Curriculum Vitae
Masaru Yao received Ph.D. in physical organic chemistry at Keio University (Japan) in 2005. During the Ph.D. course, he was engaged in the study of Langmuir-Blodgett film and molecular magnetism, and synthesized various novel heterocyclic compounds. After that he started to study battery materials for use in nickel/metal-hydride batteries, lithium ion batteries, and electric double layer capacitors in the National Institute of Advanced Industrial Science and Technology (AIST). He is now a senior research scientist at the Research Institute of Electrochemical Energy, Department of Energy and Environment, AIST. His research interest includes the design and synthesis of organic materials for use in rechargeable batteries. He has published more than 20 papers in the field of organic battery since 2010 and have reported a dozen of molecule-based active materials.
Abstract
Design for long cycle-life quinone-type active materials by oligomerization
As a candidate category of minor-metal free electrode materials for use in rechargeable lithium batteries, we have focused on a series of low-molecular-weight quinone derivatives [1]. These compounds have high theoretical capacity based on their multi-electron transfer reactions; however, they often show poor cycle-stabilities. One of the reasons for the capacity fade is believed to be the dissolution of redox active molecules into the electrolyte solution.

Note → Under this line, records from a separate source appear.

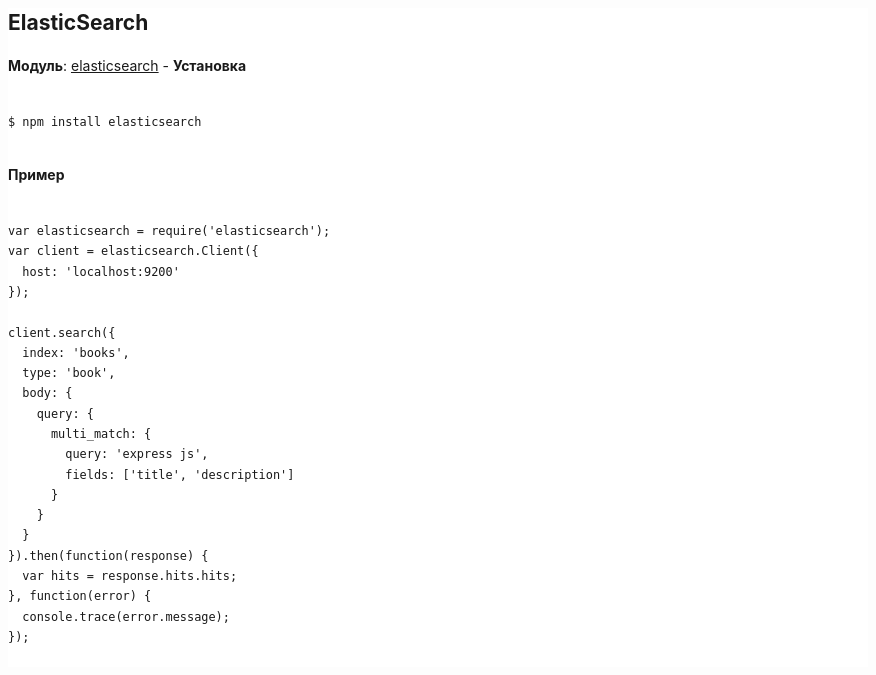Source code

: <a name="elasticsearch"></a>

## ElasticSearch

**Модуль**: [elasticsearch](https://github.com/elastic/elasticsearch-js) -
**Установка**

<pre>
<code class="language-sh" translate="no">
$ npm install elasticsearch
</code>
</pre>

**Пример**

<pre>
<code class="language-javascript" translate="no">
var elasticsearch = require('elasticsearch');
var client = elasticsearch.Client({
  host: 'localhost:9200'
});

client.search({
  index: 'books',
  type: 'book',
  body: {
    query: {
      multi_match: {
        query: 'express js',
        fields: ['title', 'description']
      }
    }
  }
}).then(function(response) {
  var hits = response.hits.hits;
}, function(error) {
  console.trace(error.message);
});
</code>
</pre>
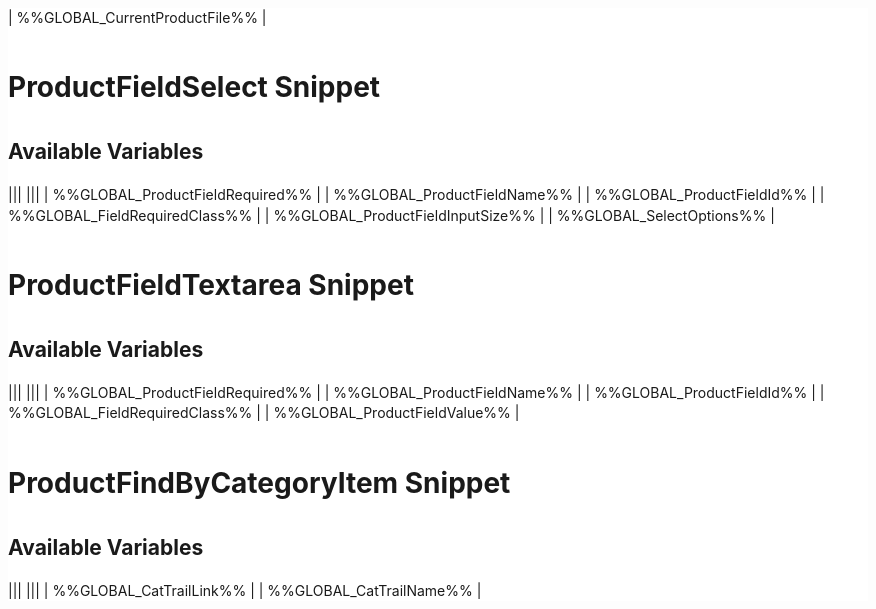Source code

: | %%GLOBAL_CurrentProductFile%% |

# ProductFieldSelect Snippet

## Available Variables
|||
|||
| %%GLOBAL_ProductFieldRequired%% |
| %%GLOBAL_ProductFieldName%% |
| %%GLOBAL_ProductFieldId%% |
| %%GLOBAL_FieldRequiredClass%% |
| %%GLOBAL_ProductFieldInputSize%% |
| %%GLOBAL_SelectOptions%% |

# ProductFieldTextarea Snippet

## Available Variables
|||
|||
| %%GLOBAL_ProductFieldRequired%% |
| %%GLOBAL_ProductFieldName%% |
| %%GLOBAL_ProductFieldId%% |
| %%GLOBAL_FieldRequiredClass%% |
| %%GLOBAL_ProductFieldValue%% |

# ProductFindByCategoryItem Snippet

## Available Variables
|||
|||
| %%GLOBAL_CatTrailLink%% |
| %%GLOBAL_CatTrailName%% |
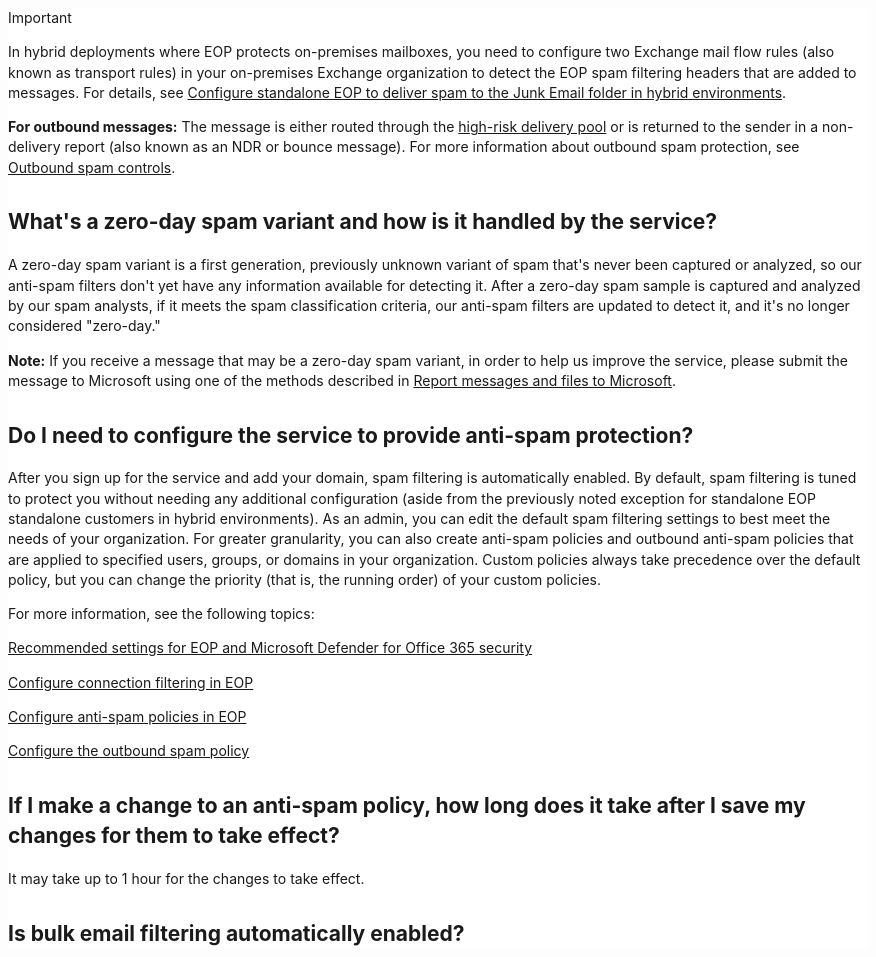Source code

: > [!IMPORTANT]
> In hybrid deployments where EOP protects on-premises mailboxes, you need to configure two Exchange mail flow rules (also known as transport rules) in your on-premises Exchange organization to detect the EOP spam filtering headers that are added to messages. For details, see [Configure standalone EOP to deliver spam to the Junk Email folder in hybrid environments](ensure-that-spam-is-routed-to-each-user-s-junk-email-folder.md).

 **For outbound messages:** The message is either routed through the [high-risk delivery pool](high-risk-delivery-pool-for-outbound-messages.md) or is returned to the sender in a non-delivery report (also known as an NDR or bounce message). For more information about outbound spam protection, see [Outbound spam controls](outbound-spam-controls.md).

## What's a zero-day spam variant and how is it handled by the service?

A zero-day spam variant is a first generation, previously unknown variant of spam that's never been captured or analyzed, so our anti-spam filters don't yet have any information available for detecting it. After a zero-day spam sample is captured and analyzed by our spam analysts, if it meets the spam classification criteria, our anti-spam filters are updated to detect it, and it's no longer considered "zero-day."

**Note:** If you receive a message that may be a zero-day spam variant, in order to help us improve the service, please submit the message to Microsoft using one of the methods described in [Report messages and files to Microsoft](report-junk-email-messages-to-microsoft.md).

## Do I need to configure the service to provide anti-spam protection?

After you sign up for the service and add your domain, spam filtering is automatically enabled. By default, spam filtering is tuned to protect you without needing any additional configuration (aside from the previously noted exception for standalone EOP standalone customers in hybrid environments). As an admin, you can edit the default spam filtering settings to best meet the needs of your organization. For greater granularity, you can also create anti-spam policies and outbound anti-spam policies that are applied to specified users, groups, or domains in your organization. Custom policies always take precedence over the default policy, but you can change the priority (that is, the running order) of your custom policies.

For more information, see the following topics:

[Recommended settings for EOP and Microsoft Defender for Office 365 security](recommended-settings-for-eop-and-office365.md)

[Configure connection filtering in EOP](configure-the-connection-filter-policy.md)

[Configure anti-spam policies in EOP](configure-your-spam-filter-policies.md)

[Configure the outbound spam policy](configure-the-outbound-spam-policy.md)

## If I make a change to an anti-spam policy, how long does it take after I save my changes for them to take effect?

It may take up to 1 hour for the changes to take effect.

## Is bulk email filtering automatically enabled?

To suppress the dissolution, we found that the oligomerization of the redox active units is an effective way. For example, in the case of the anthraquinone (AQ) derivatives, a fused molecule or acetylene-unit-connected oligomers, which have a lower solubility, exhibits a longer cycle-life than the AQ monomer [2]. A similar result was also observed for the naphthazarin (5,8-dihydroxy-1,4-naphthoquinone) derivatives exhibiting high discharge capacities of about 400 mAh/g [3] as shown in the figure below.
A quantum chemistry calculation revealed that the intermolecular binding energy becomes a few times higher by the oligomerization than that of the monomer. The estimated binding energy values (80-120 kJ/mol) for the oligomers are comparable to the level of the covalent bonding (100-300 kJ/mol), which would be beneficial to suppress the dissolution of the organic active materials into the electrolyte solutions.
Our finding in this study will be a guide to design a novel organic compound showing a high capacity and good cycling performance.
References
- M. Yao, H. Senoh, S. Yamazaki, Z. Siroma, T. Sakai, K. Yasuda, J. Power Sources, 2010, 195, 8336-8340.
- M. Yao, S. Yamazaki, H. Senoh, T. Sakai, T. Kiyobayashi, Mater. Sci. Eng., B, 2012, 177, 483-487.
- M. Yao, H. Ando, T. Kiyobayashi, N. Takeichi, The 57th Battery Symposium in Japan, 2016, #3A09.